Looking through the data, please report how many lines contain the string "development", giving nothing but the number.

__Material for this exercise__
....
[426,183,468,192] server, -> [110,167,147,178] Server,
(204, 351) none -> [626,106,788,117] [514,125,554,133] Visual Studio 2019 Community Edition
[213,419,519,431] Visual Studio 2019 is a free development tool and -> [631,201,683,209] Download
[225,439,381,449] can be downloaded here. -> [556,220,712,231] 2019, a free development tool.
....
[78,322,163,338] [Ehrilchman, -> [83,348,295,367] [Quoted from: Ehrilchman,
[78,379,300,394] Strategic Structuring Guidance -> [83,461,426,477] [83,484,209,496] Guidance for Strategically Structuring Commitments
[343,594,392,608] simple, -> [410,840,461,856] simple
....
__Solution__
2